È indubbio come l’andamento dell’economia ha sempre notevolmente influenzato le probabilità di rielezione del presidente in carica. Come già nel 1979, in occasione di una crisi energetica che danneggiò non poco il presidente Jimmy Carter, è improbabile che gli elettori finiscano per biasimare Trump per una recessione nei confronti della quale è obiettivamente difficile attribuirgli delle dirette responsabilità. Tuttavia, il boom economico, a torto oppure a ragione finora trionfalmente cavalcato dall’attuale presidente, è ormai solo un ricordo, e questo è di sicuro un indicatore negativo per Trump e positivo per Biden.

Covid-19 sta poi impattando sul modo con il quale i candidati trasmettono il proprio messaggio ai propri elettori. Trump ha già rinunciato a quei raduni di massa alla base della sua strategia elettorale, ma anche Biden sta evitando ogni contatto con il pubblico. Grazie a Covid-19, le strategie digitali hanno assunto un’importanza inedita, modificando ulteriormente i rapporti di forza tra i due grandi contendenti. Su Twitter, Biden ha cinque milioni di seguaci, molto meno dei settantacinque milioni di Trump. Su Facebook, Biden ha due milioni di seguaci, Trump ne ha trenta. Su Instagram, Biden ha ancora una volta due milioni di seguaci, Trump ne ha venti. Con Trump che ha dieci volte il seguito online di Biden, il Covid-19 è un colpo devastante per la campagna elettorale di Biden.

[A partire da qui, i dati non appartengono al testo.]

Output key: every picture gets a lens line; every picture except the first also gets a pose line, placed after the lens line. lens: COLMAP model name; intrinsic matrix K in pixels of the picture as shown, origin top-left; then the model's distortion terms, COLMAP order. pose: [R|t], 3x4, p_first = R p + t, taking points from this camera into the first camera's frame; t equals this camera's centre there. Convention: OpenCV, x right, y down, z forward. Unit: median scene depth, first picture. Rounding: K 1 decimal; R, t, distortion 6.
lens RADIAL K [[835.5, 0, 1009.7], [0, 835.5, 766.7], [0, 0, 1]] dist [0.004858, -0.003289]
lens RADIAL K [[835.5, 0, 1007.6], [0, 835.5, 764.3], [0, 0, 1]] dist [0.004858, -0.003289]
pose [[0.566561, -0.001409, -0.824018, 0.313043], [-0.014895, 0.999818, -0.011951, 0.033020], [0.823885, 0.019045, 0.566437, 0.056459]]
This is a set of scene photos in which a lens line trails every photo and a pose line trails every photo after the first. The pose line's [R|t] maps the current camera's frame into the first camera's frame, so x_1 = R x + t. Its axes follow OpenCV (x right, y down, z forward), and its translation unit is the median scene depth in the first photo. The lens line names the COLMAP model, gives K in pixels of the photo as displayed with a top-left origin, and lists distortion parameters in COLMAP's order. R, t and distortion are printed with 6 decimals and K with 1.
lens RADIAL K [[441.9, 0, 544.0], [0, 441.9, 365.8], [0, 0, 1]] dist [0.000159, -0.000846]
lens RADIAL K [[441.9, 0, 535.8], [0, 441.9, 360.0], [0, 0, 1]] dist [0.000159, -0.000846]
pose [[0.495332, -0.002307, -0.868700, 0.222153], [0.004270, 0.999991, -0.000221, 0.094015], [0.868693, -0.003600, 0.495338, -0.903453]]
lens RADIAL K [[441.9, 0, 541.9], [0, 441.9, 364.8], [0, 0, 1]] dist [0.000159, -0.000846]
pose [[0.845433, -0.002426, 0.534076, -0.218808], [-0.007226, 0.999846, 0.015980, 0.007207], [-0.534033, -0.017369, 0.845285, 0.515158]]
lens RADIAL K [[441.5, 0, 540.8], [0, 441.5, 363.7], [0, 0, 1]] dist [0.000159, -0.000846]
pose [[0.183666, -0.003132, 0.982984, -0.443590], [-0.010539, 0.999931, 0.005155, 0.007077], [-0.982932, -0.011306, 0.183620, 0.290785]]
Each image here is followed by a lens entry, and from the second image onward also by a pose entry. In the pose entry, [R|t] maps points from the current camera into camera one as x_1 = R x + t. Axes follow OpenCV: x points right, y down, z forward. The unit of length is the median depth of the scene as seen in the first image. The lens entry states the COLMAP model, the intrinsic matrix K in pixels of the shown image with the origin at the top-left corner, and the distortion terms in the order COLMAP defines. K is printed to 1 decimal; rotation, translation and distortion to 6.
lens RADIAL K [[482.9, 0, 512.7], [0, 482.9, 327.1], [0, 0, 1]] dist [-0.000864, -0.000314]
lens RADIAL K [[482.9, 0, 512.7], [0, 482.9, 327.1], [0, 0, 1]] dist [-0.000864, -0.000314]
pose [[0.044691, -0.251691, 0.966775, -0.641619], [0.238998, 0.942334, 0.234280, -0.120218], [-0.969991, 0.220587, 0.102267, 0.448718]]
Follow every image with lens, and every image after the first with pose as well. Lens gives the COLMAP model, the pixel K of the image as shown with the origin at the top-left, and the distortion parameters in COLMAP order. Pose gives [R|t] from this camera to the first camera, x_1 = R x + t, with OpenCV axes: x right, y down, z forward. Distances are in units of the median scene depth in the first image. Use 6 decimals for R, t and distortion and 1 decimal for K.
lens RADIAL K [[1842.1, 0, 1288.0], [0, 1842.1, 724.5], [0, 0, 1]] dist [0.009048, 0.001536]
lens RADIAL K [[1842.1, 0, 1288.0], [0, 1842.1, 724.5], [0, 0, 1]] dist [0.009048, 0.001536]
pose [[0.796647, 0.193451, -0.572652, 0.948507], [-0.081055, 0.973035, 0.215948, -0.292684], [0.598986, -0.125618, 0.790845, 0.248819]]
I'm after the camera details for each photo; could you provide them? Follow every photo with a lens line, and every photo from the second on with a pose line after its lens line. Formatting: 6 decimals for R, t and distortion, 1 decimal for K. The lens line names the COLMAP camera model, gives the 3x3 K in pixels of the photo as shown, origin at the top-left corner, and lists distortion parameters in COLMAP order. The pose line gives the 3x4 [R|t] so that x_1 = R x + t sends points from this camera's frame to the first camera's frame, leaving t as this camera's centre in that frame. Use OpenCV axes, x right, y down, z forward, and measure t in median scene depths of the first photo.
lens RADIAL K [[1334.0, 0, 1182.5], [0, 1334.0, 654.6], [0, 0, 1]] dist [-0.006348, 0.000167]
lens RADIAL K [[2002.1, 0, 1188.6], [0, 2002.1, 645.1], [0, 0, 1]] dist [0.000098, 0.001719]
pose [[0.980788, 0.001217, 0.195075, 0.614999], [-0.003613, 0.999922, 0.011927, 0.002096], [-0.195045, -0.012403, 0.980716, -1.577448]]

Molto più sfuggente all’analisi è il modo con il quale Codid-19 sta influenzando l’opinione pubblica. Sotto questo punto di vista sembra legittimo ipotizzare che stia soprattutto rafforzando gli istinti xenofobi e le tendenze stataliste. Mentre sembra indubbio che un aumento della xenofobia non potrà non tornare a vantaggio di un Trump, da sempre fervido sostenitore del ritiro dai trattati internazionali, del rafforzamento dei confini e da ultimo del blocco dei collegamenti internazionali, d’altra parte le conseguenze sul risultato elettorale di un aumento dello statalismo sono molto più incerte, perché Trump continua a prospettare l’opportunità di un deciso rinnovamento infrastrutturale e Biden non può davvero essere considerato come un patrocinatore di un chiaro e forte intervento dello stato nell’economia, come da ultimo evidente nel suo rifiuto di abbracciare Medicare for All e il New Green Deal. Nell’insieme, anche il riallineamento ideologico catalizzato da CoViD-19 sembra favorire Trump più di quanto favorisce Biden.

A quanto è dato sapere, l’età è un fattore significativo tanto nei confronti dell’esito di un’infezione da Covid-19 quanto nei confronti del risultato elettorale. È abbastanza chiaro che gli elettori più anziani sono i più vulnerabili al contagio da Covid-19 e alle sue conseguenze, così come sono sempre gli elettori più anziani quelli che nelle prossime elezioni sembrano con maggiore probabilità intenzionati a esprimere il proprio voto per Trump. Se si procederà normalmente con il voto di persona, è probabile che gli elettori più anziani diserteranno le urne in misura molto maggiore di quanto non faranno gli elettori più giovani. Tuttavia, sembra altamente probabile che proprio a causa di Covid-19 la votazione per posta diventerà una procedura standard, il che che dovrebbe condurre a una partecipazione al voto delle fasce di elettori più anziane ancora più grande di quella mai registrata in passato, e questa è una buona notizia per Trump.

Concludendo, Covid-19 sta incidendo e continuerà a incidere sulle odierne dinamiche elettorali in un modo che, anche contro intuitivamente, dovrebbe favorire Trump e penalizzare Biden. Tuttavia, in quell’ancora lungo e complesso processo elettorale destinato a risolversi non prima di altri sei mesi, queste dinamiche hanno un peso e svolgono un ruolo così incerto e diverso da renderne il risultato così aperto come poche altre volte in passato.